EDIT: in my case, Action is typically non-trivial
Martin Sedlak

flok
Posts: 222
Joined: Tue Jul 03, 2018 8:19 am
Full name: Folkert van Heusden
Contact:

### Re: Misprediction-poor looping

hgm wrote:
Tue Dec 10, 2019 8:47 am

Code: Select all

``````for(i=0; i<MAX; i++) { todo[n] = i; n += (Condition(i) ? 1 : 0); }
``````

Code: Select all

``````for(i=0; i<MAX; i++) { todo[n] = i; n += !!Condition(i); }
``````
www.vanheusden.com: Micah / Embla / PuppetMaster / DeepBrutePos / Pos / Feeks

dragontamer5788
Posts: 201
Joined: Thu Jun 06, 2019 6:05 pm
Full name: Percival Tiglao

### Re: Misprediction-poor looping

hgm wrote:
Tue Dec 10, 2019 8:47 am
mar wrote:
Mon Dec 09, 2019 11:29 pm
Yes, but only if you assume that Action() is trivial without side effects and the compiler can see its guts.
Indeed, I used the function calls only as a means to write compact pseudo-code; they were supposed to be simple code sections. BTW, all calls to Action are done in the same order as they would be in the original code. So side effects there are not dangerous per se. But Condition and Action should not have side effects on each other's behavior.
If this simplicity can be assured, then we open up SIMD-compute capabilities. Wait, wait wait... don't run away. I'm not talking GPUs here, just pointing out that the compiler will autovectorize the loop.
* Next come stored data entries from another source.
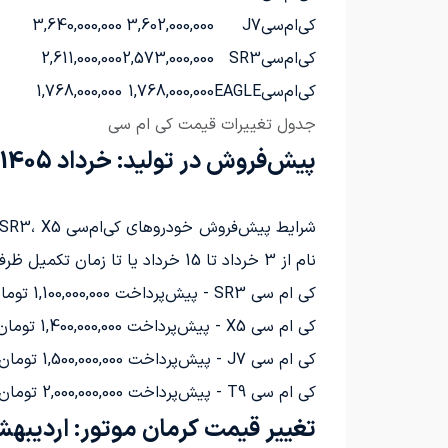
کی‌ام‌سی
J7
3,602,000,000
3,640,000,000
کی‌ام‌سی
SR3
2,573,000,000
2,611,000,000
کی‌ام‌سی
EAGLE
1,768,000,000
1,768,000,000
جدول تغییرات قیمت کی ام سی
پیش‌فروش در تولید: خرداد 1405
شرایط پیش‌فروش خودروهای کی‌ام‌سی SR3، X5، جی 7 و T9 توسط کرمان موتور با قیمت‌های غیرقطعی و زمان تحویل بین خرداد تا آبان 1406 اعلام شده است.
نام از 3 خرداد تا 15 خرداد یا تا زمان تکمیل ظرفیت از طریق سایت فروش کرمان موتور امکان‌پذیر است.
کی ام سی SR3 - پیش‌پرداخت 1,100,000,000 تومان -
کی ام سی X5 - پیش‌پرداخت 1,400,000,000 تومان -
کی ام سی J7 - پیش‌پرداخت 1,500,000,000 تومان -
کی ام سی T9 - پیش‌پرداخت 2,000,000,000 تومان -
تغییر قیمت کرمان موتور: اردیبهشت 5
Godbolt says the following code is SIMD, compiling into XMM-registers (SSE, 128-bit assembly).

The "SIMD" part is simply:

Code: Select all

``````
void Action(int& x){
x = x+10;
}

...

#pragma omp simd
for(int i=0; i<n; i++) Action(todo[i]);
``````
GCC still needs the #pragma omp simd to see that this loop is vectorizable for some reason, but the #pragma hint is all GCC needs to start using SSE. With "-mavx2", you'll get AVX2 (256-bit YMM registers). With "-mavx512f", you'll get 512-bit ZMM registers.
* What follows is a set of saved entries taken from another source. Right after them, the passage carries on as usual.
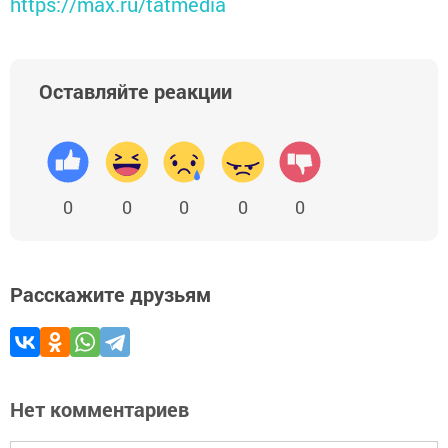
https://max.ru/tatmedia
Оставляйте реакции
0
0
0
0
0
Расскажите друзьям
Нет комментариев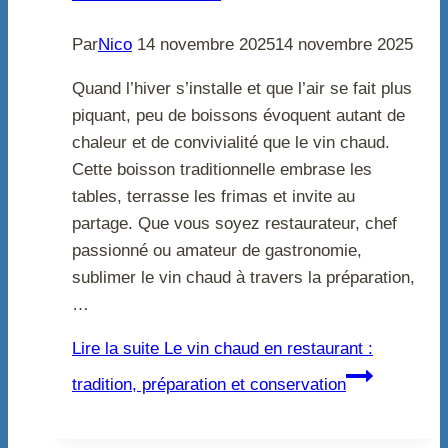
Par
Nico
14 novembre 2025
14 novembre 2025
Quand l’hiver s’installe et que l’air se fait plus
piquant, peu de boissons évoquent autant de
chaleur et de convivialité que le vin chaud.
Cette boisson traditionnelle embrase les
tables, terrasse les frimas et invite au
partage. Que vous soyez restaurateur, chef
passionné ou amateur de gastronomie,
sublimer le vin chaud à travers la préparation,
…
Lire la suite
Le vin chaud en restaurant :
tradition, préparation et conservation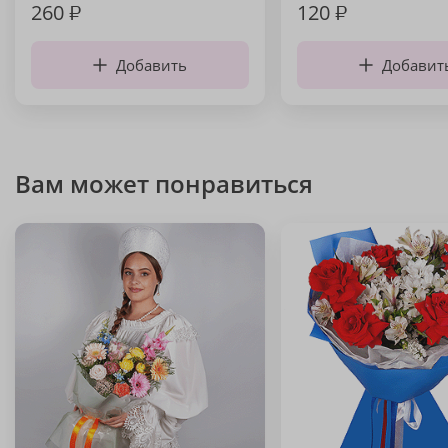
260
₽
120
₽
Добавить
Добавит
Вам может понравиться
The Condition() loop is obviously stream-compaction, which requires prefix-sum as a primitive. This will be tricky, requiring #pragma omp simd capabilities (well supported by CLANG and GCC, but not by Microsoft Visual C++). But I assert that the Condition() loop can also be formed into SIMD while retaining work-efficiency, albeit with a bit of extra effort, some helper functions, and some extra memory (Maybe a second "todo" array to hold the prefix-sum results);

mar
Posts: 2108
Joined: Fri Nov 26, 2010 1:00 pm
Location: Czech Republic
Full name: Martin Sedlak

### Re: Misprediction-poor looping

dragontamer5788 wrote:
Tue Dec 10, 2019 3:05 pm
GCC still needs the #pragma omp simd to see that this loop is vectorizable for some reason
why? the code you posted is auto-vectorized by gcc regardless of any pragma, clang even unrolls the loop as well as msc
Martin Sedlak

dragontamer5788
Posts: 201
Joined: Thu Jun 06, 2019 6:05 pm
Full name: Percival Tiglao

### Re: Misprediction-poor looping

mar wrote:
Tue Dec 10, 2019 3:34 pm
dragontamer5788 wrote:
Tue Dec 10, 2019 3:05 pm
GCC still needs the #pragma omp simd to see that this loop is vectorizable for some reason
why? the code you posted is auto-vectorized by gcc regardless of any pragma, clang even unrolls the loop as well as msc
Interesting. I stand corrected. I tested it earlier, but maybe I herp-derp'd and messed up my reading of the assembly earlier.